新・ことば事情
4532「幕を引くか幕を下ろすか」
10月28日「ミヤネ屋」で、歌舞伎俳優の中村芝翫さんが亡くなったニュースを放送しました。その際に、ディレクターから、
「『人生の幕を降ろした』という表現を使っていいでしょうか?」
という質問を受けました。これに対して私は、
「中村芝翫さんは『歌舞伎俳優』。歌舞伎では、幕は『(上から)降ろさない』で、『(横から)引く』。だから『人生の幕を引いた』もしくは『人生の幕を閉じた』がいいでしょう」
とアドバイスしました。
「幕引き」
という言葉もありますね。
比喩表現を使うときには、その表現の背景と、実際に使われる相手との間に齟齬(そご)がないか、確認した方がいいと思いました。

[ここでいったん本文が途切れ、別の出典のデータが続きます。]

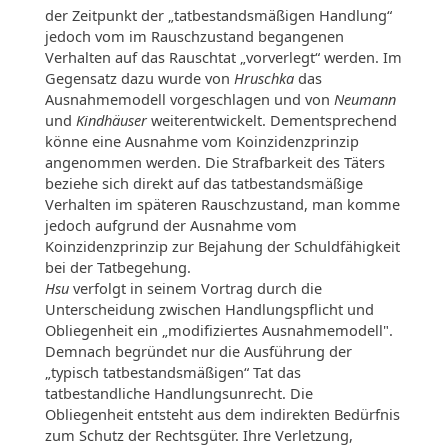
der Zeitpunkt der „tatbestandsmäßigen Handlung“
jedoch vom im Rauschzustand begangenen
Verhalten auf das Rauschtat „vorverlegt“ werden. Im
Gegensatz dazu wurde von
Hruschka
das
Ausnahmemodell vorgeschlagen und von
Neumann
und
Kindhäuser
weiterentwickelt. Dementsprechend
könne eine Ausnahme vom Koinzidenzprinzip
angenommen werden. Die Strafbarkeit des Täters
beziehe sich direkt auf das tatbestandsmäßige
Verhalten im späteren Rauschzustand, man komme
jedoch aufgrund der Ausnahme vom
Koinzidenzprinzip zur Bejahung der Schuldfähigkeit
bei der Tatbegehung.
Hsu
verfolgt in seinem Vortrag durch die
Unterscheidung zwischen Handlungspflicht und
Obliegenheit ein „modifiziertes Ausnahmemodell".
Demnach begründet nur die Ausführung der
„typisch tatbestandsmäßigen“ Tat das
tatbestandliche Handlungsunrecht. Die
Obliegenheit entsteht aus dem indirekten Bedürfnis
zum Schutz der Rechtsgüter. Ihre Verletzung,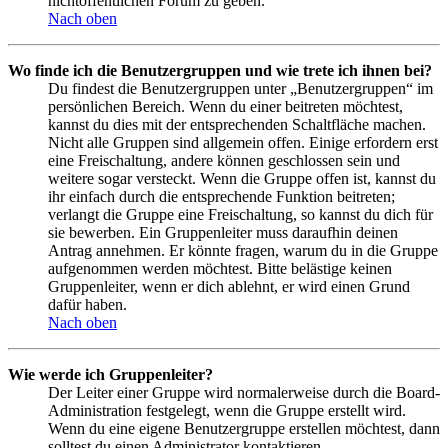
nichtöffentlichen Forum zu geben.
Nach oben
Wo finde ich die Benutzergruppen und wie trete ich ihnen bei?
Du findest die Benutzergruppen unter „Benutzergruppen“ im
persönlichen Bereich. Wenn du einer beitreten möchtest,
kannst du dies mit der entsprechenden Schaltfläche machen.
Nicht alle Gruppen sind allgemein offen. Einige erfordern erst
eine Freischaltung, andere können geschlossen sein und
weitere sogar versteckt. Wenn die Gruppe offen ist, kannst du
ihr einfach durch die entsprechende Funktion beitreten;
verlangt die Gruppe eine Freischaltung, so kannst du dich für
sie bewerben. Ein Gruppenleiter muss daraufhin deinen
Antrag annehmen. Er könnte fragen, warum du in die Gruppe
aufgenommen werden möchtest. Bitte belästige keinen
Gruppenleiter, wenn er dich ablehnt, er wird einen Grund
dafür haben.
Nach oben
Wie werde ich Gruppenleiter?
Der Leiter einer Gruppe wird normalerweise durch die Board-
Administration festgelegt, wenn die Gruppe erstellt wird.
Wenn du eine eigene Benutzergruppe erstellen möchtest, dann
solltest du einen Administrator kontaktieren.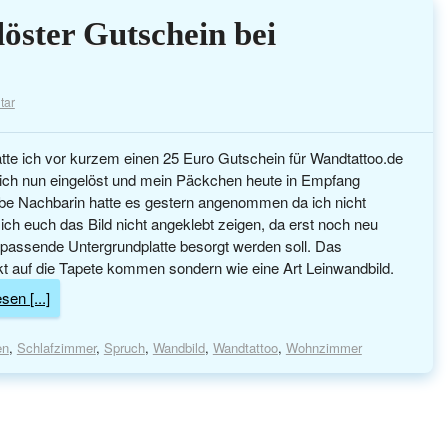
löster Gutschein bei
tar
tte ich vor kurzem einen 25 Euro Gutschein für Wandtattoo.de
ich nun eingelöst und mein Päckchen heute in Empfang
be Nachbarin hatte es gestern angenommen da ich nicht
ich euch das Bild nicht angeklebt zeigen, da erst noch neu
 passende Untergrundplatte besorgt werden soll. Das
ekt auf die Tapete kommen sondern wie eine Art Leinwandbild.
sen [...]
en
,
Schlafzimmer
,
Spruch
,
Wandbild
,
Wandtattoo
,
Wohnzimmer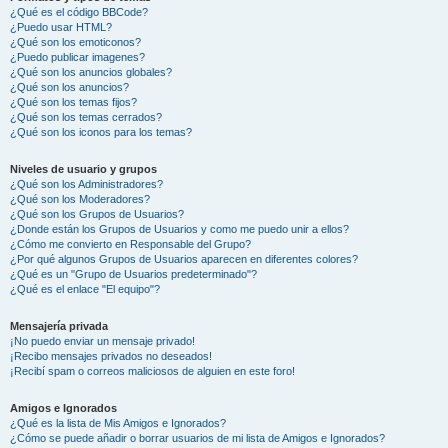
¿Qué es el código BBCode?
¿Puedo usar HTML?
¿Qué son los emoticonos?
¿Puedo publicar imagenes?
¿Qué son los anuncios globales?
¿Qué son los anuncios?
¿Qué son los temas fijos?
¿Qué son los temas cerrados?
¿Qué son los iconos para los temas?
Niveles de usuario y grupos
¿Qué son los Administradores?
¿Qué son los Moderadores?
¿Qué son los Grupos de Usuarios?
¿Donde están los Grupos de Usuarios y como me puedo unir a ellos?
¿Cómo me convierto en Responsable del Grupo?
¿Por qué algunos Grupos de Usuarios aparecen en diferentes colores?
¿Qué es un "Grupo de Usuarios predeterminado"?
¿Qué es el enlace "El equipo"?
Mensajería privada
¡No puedo enviar un mensaje privado!
¡Recibo mensajes privados no deseados!
¡Recibí spam o correos maliciosos de alguien en este foro!
Amigos e Ignorados
¿Qué es la lista de Mis Amigos e Ignorados?
¿Cómo se puede añadir o borrar usuarios de mi lista de Amigos e Ignorados?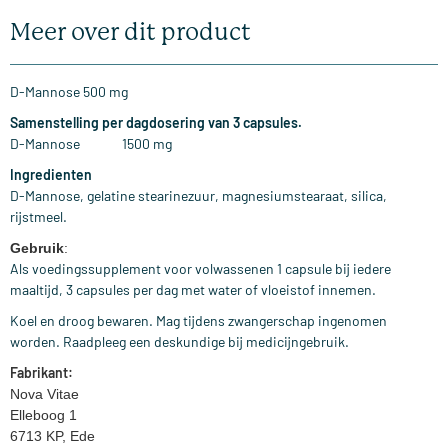
Meer over dit product
D-Mannose 500 mg
Samenstelling per dagdosering van 3 capsules.
D-Mannose 1500 mg
Ingredienten
D-Mannose, gelatine stearinezuur, magnesiumstearaat, silica,
rijstmeel.
Gebruik
:
Als voedingssupplement voor volwassenen 1 capsule bij iedere
maaltijd, 3 capsules per dag met water of vloeistof innemen.
Koel en droog bewaren. Mag tijdens zwangerschap ingenomen
worden. Raadpleeg een deskundige bij medicijngebruik.
Fabrikant:
Nova Vitae
Elleboog 1
6713 KP, Ede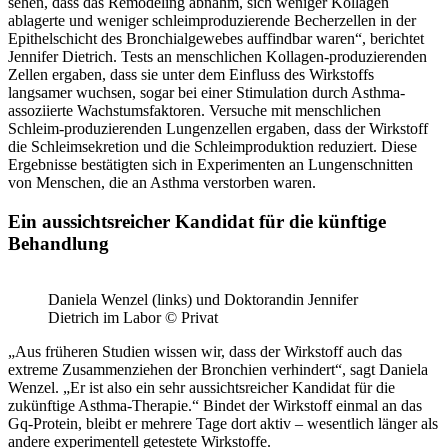
sehen, dass das Remodeling abnahm, sich weniger Kollagen
ablagerte und weniger schleimproduzierende Becherzellen in der
Epithelschicht des Bronchialgewebes auffindbar waren“, berichtet
Jennifer Dietrich. Tests an menschlichen Kollagen-produzierenden
Zellen ergaben, dass sie unter dem Einfluss des Wirkstoffs
langsamer wuchsen, sogar bei einer Stimulation durch Asthma-
assoziierte Wachstumsfaktoren. Versuche mit menschlichen
Schleim-produzierenden Lungenzellen ergaben, dass der Wirkstoff
die Schleimsekretion und die Schleimproduktion reduziert. Diese
Ergebnisse bestätigten sich in Experimenten an Lungenschnitten
von Menschen, die an Asthma verstorben waren.
Ein aussichtsreicher Kandidat für die künftige
Behandlung
Daniela Wenzel (links) und Doktorandin Jennifer
Dietrich im Labor © Privat
„Aus früheren Studien wissen wir, dass der Wirkstoff auch das
extreme Zusammenziehen der Bronchien verhindert“, sagt Daniela
Wenzel. „Er ist also ein sehr aussichtsreicher Kandidat für die
zukünftige Asthma-Therapie.“ Bindet der Wirkstoff einmal an das
Gq-Protein, bleibt er mehrere Tage dort aktiv – wesentlich länger als
andere experimentell getestete Wirkstoffe.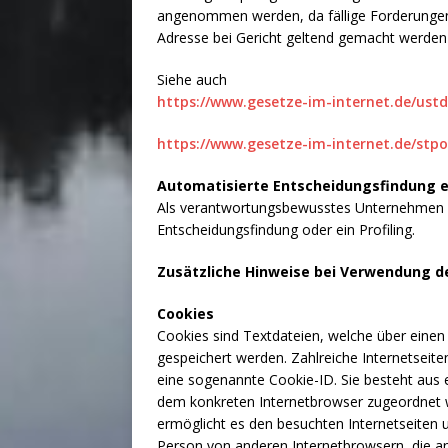
angenommen werden, da fällige Forderungen 
Adresse bei Gericht geltend gemacht werden 
Siehe auch
https://www.gesetze-im-internet.de/ustd
https://www.gesetze-im-internet.de/stpo
Automatisierte Entscheidungsfindung ein
Als verantwortungsbewusstes Unternehmen ve
Entscheidungsfindung oder ein Profiling.
Zusätzliche Hinweise bei Verwendung de
Cookies
Cookies sind Textdateien, welche über eine
gespeichert werden. Zahlreiche Internetseit
eine sogenannte Cookie-ID. Sie besteht aus e
dem konkreten Internetbrowser zugeordnet 
ermöglicht es den besuchten Internetseiten u
Person von anderen Internetbrowsern, die an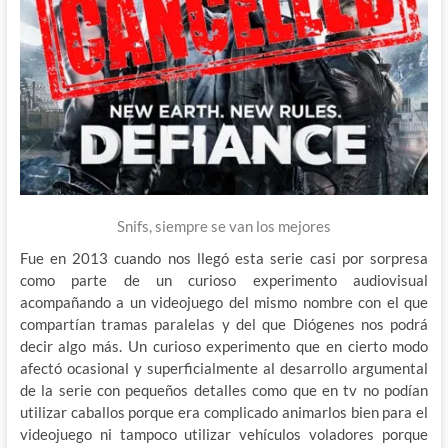
Snifs, siempre se van los mejores
Fue en 2013 cuando nos llegó esta serie casi por sorpresa
como parte de un curioso experimento audiovisual
acompañando a un videojuego del mismo nombre con el que
compartían tramas paralelas y del que Diógenes nos podrá
decir algo más. Un curioso experimento que en cierto modo
afectó ocasional y superficialmente al desarrollo argumental
de la serie con pequeños detalles como que en tv no podían
utilizar caballos porque era complicado animarlos bien para el
videojuego ni tampoco utilizar vehículos voladores porque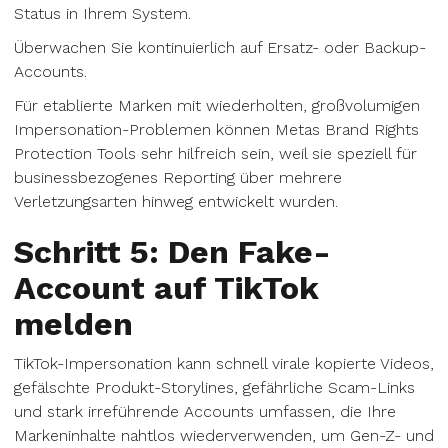
Status in Ihrem System.
Überwachen Sie kontinuierlich auf Ersatz- oder Backup-
Accounts.
Für etablierte Marken mit wiederholten, großvolumigen
Impersonation-Problemen können Metas Brand Rights
Protection Tools sehr hilfreich sein, weil sie speziell für
businessbezogenes Reporting über mehrere
Verletzungsarten hinweg entwickelt wurden.
Schritt 5: Den Fake-
Account auf TikTok
melden
TikTok-Impersonation kann schnell virale kopierte Videos,
gefälschte Produkt-Storylines, gefährliche Scam-Links
und stark irreführende Accounts umfassen, die Ihre
Markeninhalte nahtlos wiederverwenden, um Gen-Z- und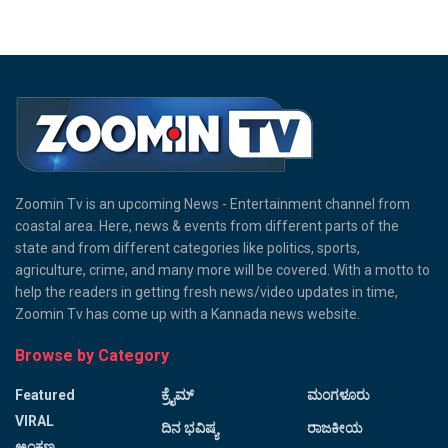
Zoomin Tv is an upcoming News - Entertainment channel from
coastal area. Here, news & events from different parts of the
state and from different categories like politics, sports,
agriculture, crime, and many more will be covered. With a motto to
help the readers in getting fresh news/video updates in time,
Zoomin Tv has come up with a Kannada news website.
Browse by Category
Featured
ಕ್ರೈಮ್
ಮಂಗಳೂರು
VIRAL
ದಿನ ಭವಿಷ್ಯ
ರಾಜಕೀಯ
ಅಂಕಣ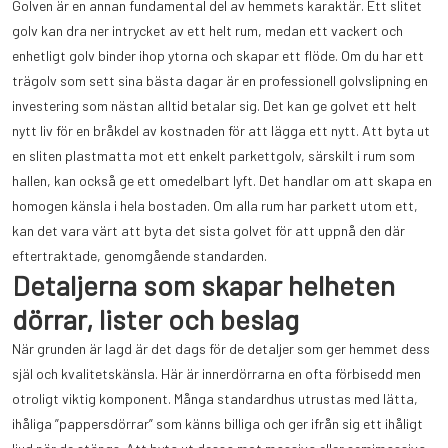
Golven är en annan fundamental del av hemmets karaktär. Ett slitet
golv kan dra ner intrycket av ett helt rum, medan ett vackert och
enhetligt golv binder ihop ytorna och skapar ett flöde. Om du har ett
trägolv som sett sina bästa dagar är en professionell golvslipning en
investering som nästan alltid betalar sig. Det kan ge golvet ett helt
nytt liv för en bråkdel av kostnaden för att lägga ett nytt. Att byta ut
en sliten plastmatta mot ett enkelt parkettgolv, särskilt i rum som
hallen, kan också ge ett omedelbart lyft. Det handlar om att skapa en
homogen känsla i hela bostaden. Om alla rum har parkett utom ett,
kan det vara värt att byta det sista golvet för att uppnå den där
eftertraktade, genomgående standarden.
Detaljerna som skapar helheten
dörrar, lister och beslag
När grunden är lagd är det dags för de detaljer som ger hemmet dess
själ och kvalitetskänsla. Här är innerdörrarna en ofta förbisedd men
otroligt viktig komponent. Många standardhus utrustas med lätta,
ihåliga ”pappersdörrar” som känns billiga och ger ifrån sig ett ihåligt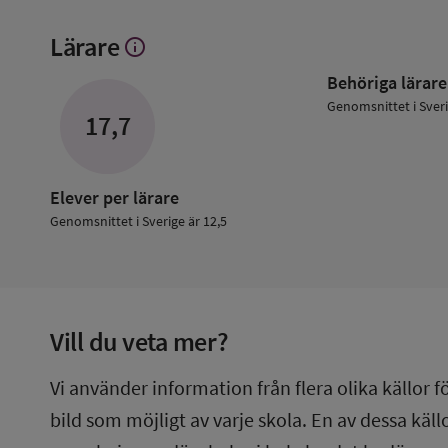
Lärare
info
Visa
mer
Behöriga lärare
om
Lärare
Genomsnittet i Sver
17,7
Elever per lärare
Genomsnittet i Sverige är 12,5
Vill du veta mer?
Vi använder information från flera olika källor f
bild som möjligt av varje skola. En av dessa käl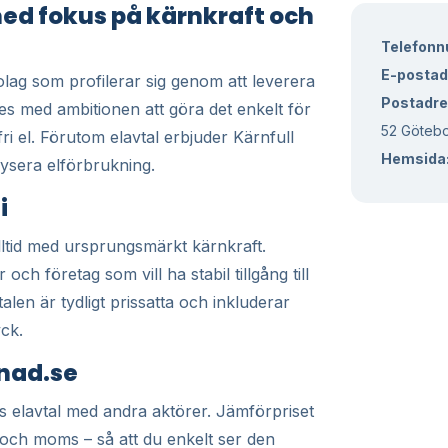
 med fokus på kärnkraft och
Telefon
E-postad
olag som profilerar sig genom att leverera
Postadre
es med ambitionen att göra det enkelt för
52 Göteb
ri el. Förutom elavtal erbjuder Kärnfull
Hemsida
alysera elförbrukning.
i
alltid med ursprungsmärkt kärnkraft.
 och företag som vill ha stabil tillgång till
len är tydligt prissatta och inkluderar
yck.
knad.se
s elavtal med andra aktörer. Jämförpriset
ag och moms – så att du enkelt ser den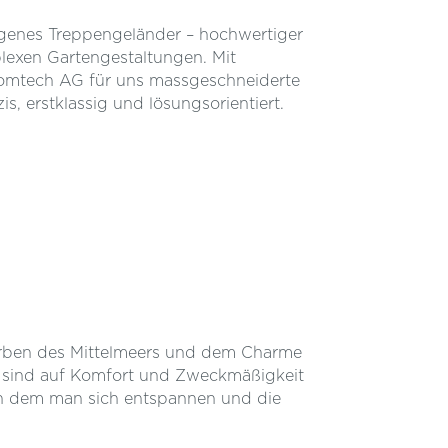
genes Treppengeländer – hochwertiger
plexen Gartengestaltungen. Mit
romtech AG für uns massgeschneiderte
s, erstklassig und lösungsorientiert.
arben des Mittelmeers und dem Charme
el sind auf Komfort und Zweckmäßigkeit
in dem man sich entspannen und die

それにしても、そのディレクターも、よく質問でいてきたな。すごい!あんまり気づく人は、いないのではないでしょうか?
結構、細かいところを気にしているんですよ。
(追記)
ちなみに、これと同じような話を、以前にも書いていました。
平成ことば事情1429「幕を引く?おろす?」で8年前(2003年)の10月のことでした。歴史は繰り返すと・・・。書いた本人は、もうすっかり忘れていましたが、引っかかる場所は同じだということですね。